In 1936, the British based Jewish newspaper The Jewish Chronicle reported that “Estonia is the only country in Eastern Europe where neither the Government nor the people practice any discrimination against Jews and where Jews are left in peace and are allowed to lead a free and unmolested life and fashion it in accord with their national and cultural principles.

‘When the Doves Disappeared’ is about two much less optimistic times for Estonia. The early 1940s were a despicable time for middle Europe with those two brutal dictators Adolf Hitler and Joseph Stalin strutting their stuff.  First Russia occupied Estonia during World War II, then the Germans took over, then Russia again for 45 years.  Scenes in ‘When the Doves Disappeared’ switch back and forth between the German occupation in the early 1940s to the Russian occupation in the 1960s.

The title ‘When the Doves Disappeared’ refers to the fact that the occupying Germans liked to eat doves, and thus they disappeared from the city.

The novel centers on three Estonian people who know each other well.  Roland is part of the Estonian underground who helps smuggle people in danger out of the country to Finland.   His cousin Edgar collaborates first with the Russians, then with the Germans, and then again with the Russians.  The same people like Edgar who tried to advance themselves under the Germans behaved similarly with the Russians.  The best way to advance under both the German and Russian regimes is to report to the authorities negative information on your neighbors and relatives.

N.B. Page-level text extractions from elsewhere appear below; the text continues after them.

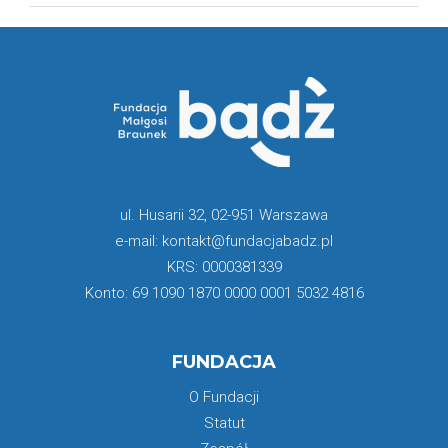
ul. Husarii 32, 02-951 Warszawa
e-mail: kontakt@fundacjabadz.pl
KRS: 0000381339
Konto: 69 1090 1870 0000 0001 5032 4816
FUNDACJA
O Fundacji
Statut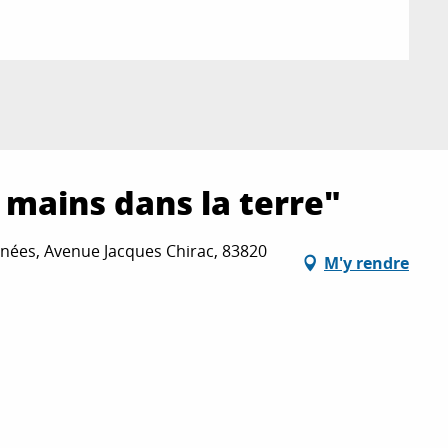
 mains dans la terre"
nées, Avenue Jacques Chirac, 83820
M'y rendre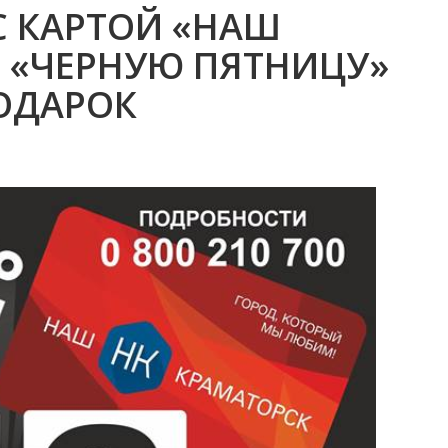
С КАРТОЙ «НАШ
В «ЧЕРНУЮ ПЯТНИЦУ»
ОДАРОК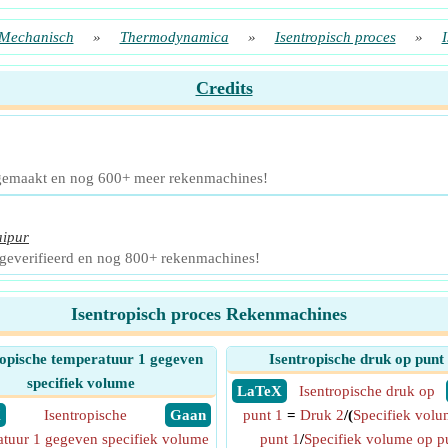
Mechanisch
»
Thermodynamica
»
Isentropisch proces
»
Credits
 gemaakt en nog 600+ meer rekenmachines!
aipur
geverifieerd en nog 800+ rekenmachines!
Isentropisch proces Rekenmachines
ropische temperatuur 1 gegeven
Isentropische druk op punt
specifiek volume
​ LaTeX
Isentropische druk op
X
Isentropische
​ Gaan
punt 1
=
Druk 2
/(
Specifiek volu
atuur 1 gegeven specifiek volume
punt 1
/
Specifiek volume op p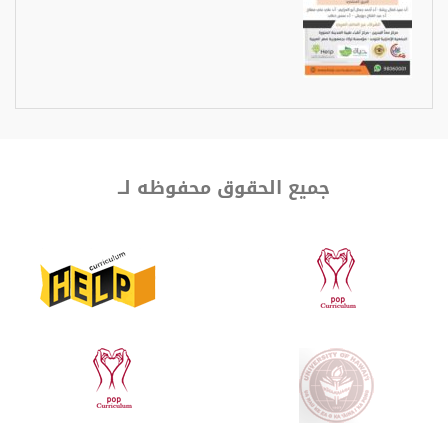
جميع الحقوق محفوظه لــ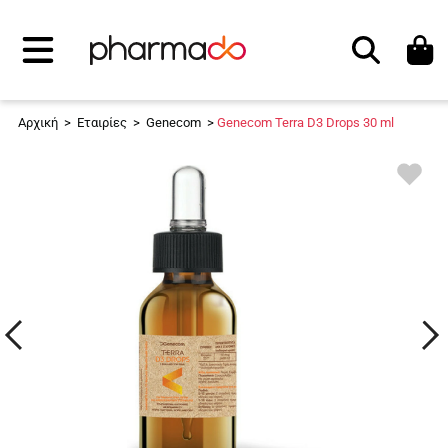
Αναζήτηση
Αρχική
>
Εταιρίες
>
Genecom
>
Genecom Terra D3 Drops 30 ml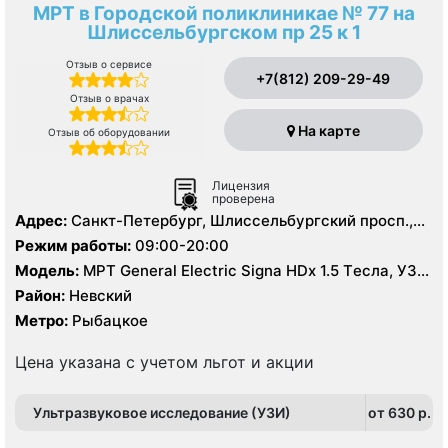
МРТ в Городской поликлиникае № 77 на
Шлиссельбургском пр 25 к 1
Отзыв о сервисе
+7(812) 209-29-49
Отзыв о врачах
На карте
Отзыв об оборудовании
Лицензия
проверена
Адрес:
Санкт-Петербург, Шлиссельбургский просп.,
25, корп. 1
Режим работы:
09:00-20:00
Модель:
МРТ General Electric Signa HDх 1.5 Tесла, УЗИ,
Рентген
Район:
Невский
Метро:
Рыбацкое
Цена указана с учетом льгот и акции
Ультразвуковое исследование (УЗИ)
от 630 p.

The third main character is Edgar’s wife Juudit.  Juudit is dissatisfied with her marriage and dates a German officer while Edgar is gone during the German occupation.  However Edgar and Juudit get back together after the war and are still living together twenty years later under the Russian occupation.

Sofi Oksanen

Sofi Oksanen

So we get the stories of three people: the hero Roland, the collaborator Edgar, and the damaged Juudit.  One particular strong thing I liked about this novel is that it tells its story with as much moral ambiguity and  mystery as the events probably actually occurred.   Yes, people do collaborate with the enemy, and, yes, local women do date the occupying officers.  Those who try to do the right thing look like losers in the short run and perhaps even in the long run.  They pay a price.

I was much impressed with the writing in ‘When the Doves Disappeared’.  It clearly and methodically tells the unique story of the interactions of these three intriguing main characters.  Sofi Oksanen has done a fine job of bringing these characters to life in a tale of politics and psychology that is never predictable.